For families in north Texas separated due to deportation, a 100-day hiatus that President Biden introduces shortly after he takes office means 100 days to breathe.

After Eric Garza was pulled over for a traffic violation, his fiancé and three children, all US citizens, feared the worst.

“I was really sad because he’s my father and I thought I would never see him again,” said 12-year-old Erik Garza.

Garza lived in the United States for more than a decade.

His lawyer, Fernando Dubove, said cases like his are the ones the Department of Homeland Security is likely to put on hold.

The DHS announced the move and released a statement:

“Beginning January 22, 2021, DHS will suspend moves for 100 days for certain non-citizens whose deportation has been ordered to ensure we have a fair and effective immigration enforcement system based on protecting national security, border security and public security. ”

It’s just a better distribution of the DHS’s limited resources, ”Dubove said.

Dubove said it was a return to the prosecution’s discretion in the Obama-era as the department prioritizes deportation of criminals.

“The DHS has limited resources. They have so many officials, so many immigration judges, so many prosecutors, and they need to focus these people’s attention and time on really important cases. Again, cases involving drug traffickers, terrorists, and people with violent criminals stories are involved, ”said Dubove.

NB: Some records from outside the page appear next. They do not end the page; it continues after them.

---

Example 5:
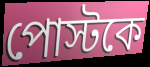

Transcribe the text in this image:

পোস্টকে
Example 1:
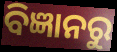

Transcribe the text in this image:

ବିଜ୍ଞାନରୁ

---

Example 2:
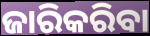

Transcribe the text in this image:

ଜାରିକରିବା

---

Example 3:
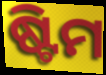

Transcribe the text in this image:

ଷ୍ଟିମ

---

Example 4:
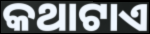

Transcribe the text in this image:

କଥାଟାଏ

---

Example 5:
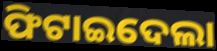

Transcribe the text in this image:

ଫିଟାଇଦେଲା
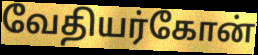
வேதியர்கோன்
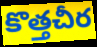
కొత్తచీర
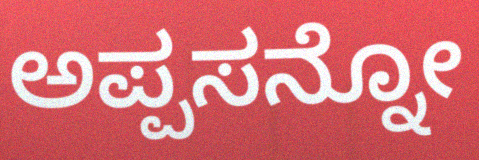
ಅಪ್ಪಸನ್ನೋ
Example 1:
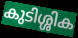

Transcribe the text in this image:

കുടിശ്ശിക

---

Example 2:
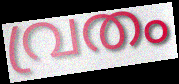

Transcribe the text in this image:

വ്രതം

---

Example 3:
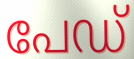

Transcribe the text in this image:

പേഡ്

While delay alone is unlikely to change the outcome in Garza’s case, Dubove hopes Congress has time to pass longer-term reform that could.

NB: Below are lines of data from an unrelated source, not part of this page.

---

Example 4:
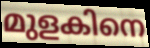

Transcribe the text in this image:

മുളകിനെ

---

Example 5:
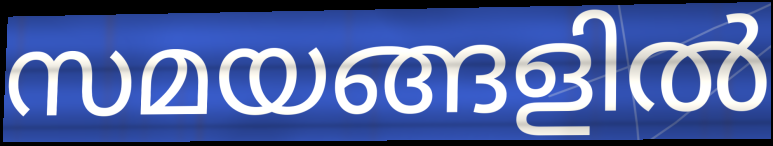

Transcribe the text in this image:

Texas Attorney General Ken Paxton responded to the move Thursday night, calling for an illegal deportation hiatus. He said this would “cause serious and irreparable harm to the state of Texas and its citizens.”

Paxton threatened that if it wasn’t lifted immediately the state would sue.

The moratorium is due to come into force on Friday.

This does not apply to persons who came to the United States after November 1, or who are suspected of terrorism, espionage, or who are believed to pose a threat to national security.